By refinancing its ‘refunding revenue’ water/sewer bonds that were originally issued in 2004, the City of Brookfield is going to save even more money than its bond counsel expected, and that greater savings is being made possible by an even higher bond rating than he thought possible. During last month’s meeting of the Brookfield City Council, Bond Counsel Joey McLiney had speculated that the City has a bond rating of at least triple B (i.e., investment grade) and could have a bond rating as high as A-.
He explained at that time that although it would cost $10,000 to have Standard and Poor‘s give the City a confidential credit rating assessment, a B+ rating at current interest rates would save the City about $79,000 and an A- rating would yield a savings of about $103,000. Tuesday evening, McLiney returned to share the results of Standard and Poor’s assessment with the Council, and the bond refinancing savings were even higher than he dreamed. Standard and Poor’s has given the City an A rating—McLiney observed Brookfield’s rating is actually higher than the State of California’s—and the savings at an interest rate of 3.43 percent will actually be about $184,581.
Referring to just one of the reasons for the A rating, McLiney told the Council, “The analyst at Standard and Poor’s was blown away by the fact that Brookfield water losses in recent years have been at or below eight percent!” Without asking to be pardoned for the pun, McLiney concluded, “You’ll never be under water with this.”

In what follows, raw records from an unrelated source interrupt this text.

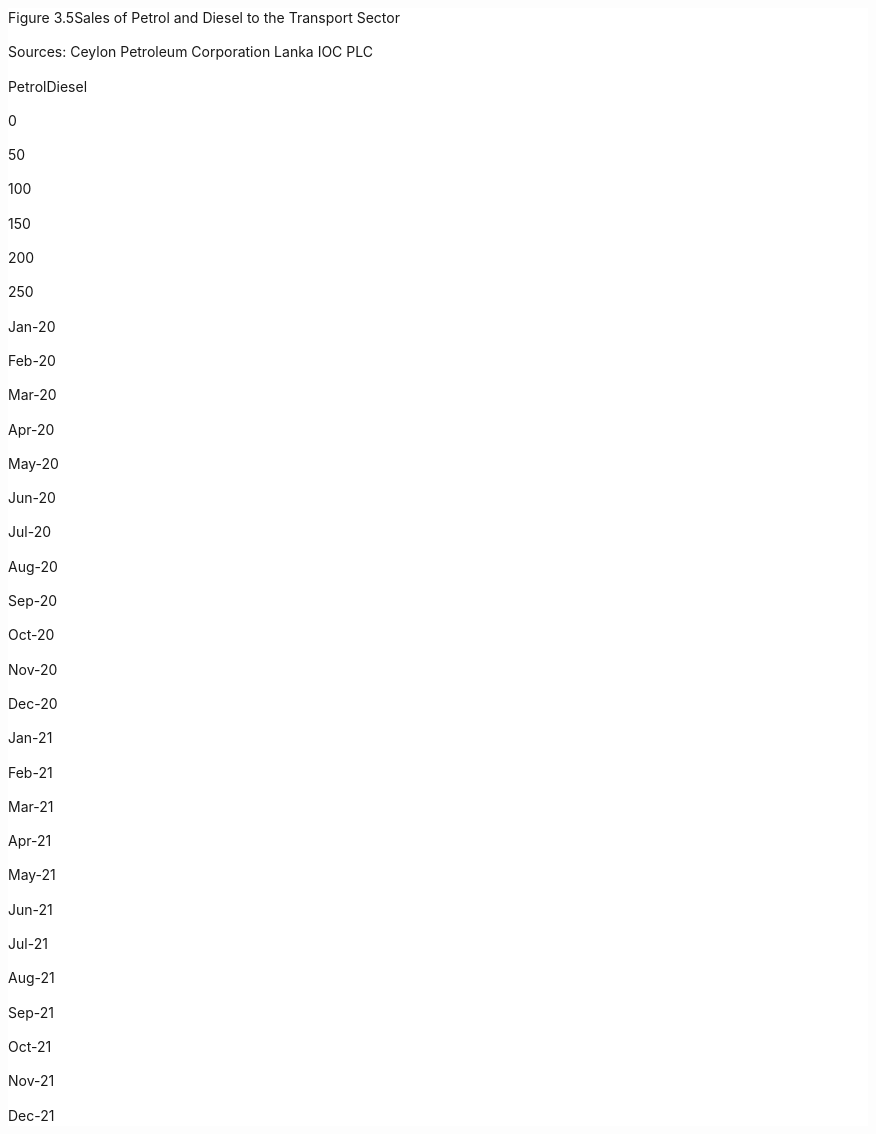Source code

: Figure 3.5Sales of Petrol and Diesel to the Transport Sector

Sources: Ceylon Petroleum Corporation Lanka IOC PLC

PetrolDiesel

0

50

100

150

200

250

Jan-20

Feb-20

Mar-20

Apr-20

May-20

Jun-20

Jul-20

Aug-20

Sep-20

Oct-20

Nov-20

Dec-20

Jan-21

Feb-21

Mar-21

Apr-21

May-21

Jun-21

Jul-21

Aug-21

Sep-21

Oct-21

Nov-21

Dec-21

The Council approved an ordinance that authorizes the issuance of water/sewer ‘refunding revenue bonds’ that will allow the City to retire pre-existing bonds with a principal of $1,345,000 that were expected to reach maturity on April 1, 2029. Simplifying matters considerably, McLiney explained during Tuesday evening’s Council meeting, “We’re essentially buying a lower interest rate...You risked $10,000 and received a present value savings of $184,581.” Over the life span of the bonds (i.e., 2013-2029), the ‘total debt service savings,’ to the City of Brookfield is estimated at $303,384.
Water/Sewer Rate Increase
In its continuing effort to incrementally raise water/sewer rates to maintain its ability to issue bonds, as well as USDA Rural Development’s confidence to make a $5 million loan to the City to partially fund a new wastewater treatment plant, Brookfield’s water/sewer rates have been increased. Brookfield City Manager Dave Hane explains, “USDA has a predetermined water rate that we must maintain to close on the $5 million loan they made to us.” As of October 1, the beginning of the new fiscal year, the base rate (2,000 gallons or less) for water will increase by $2.75 a month. The water rate for 5,000 gallons or less will increase by $7.13 a month. The water rate for 5,000 to 10,000 gallons will increase by $11.98. The water rate for 10,000 to 100,000 gallons will increase by $110.08. The rate for sewer service will increase by $2.50 per each 1,000 gallons used. “These increases will get us close to where USDA thinks we have to be,” concluded Hane during Tuesday evening’s meeting of the Brookfield City Council. Councilman Richard Techau observed that according to this new rate schedule, the second 2,000 gallons will be billed at a higher rate than the first 2,000 gallons.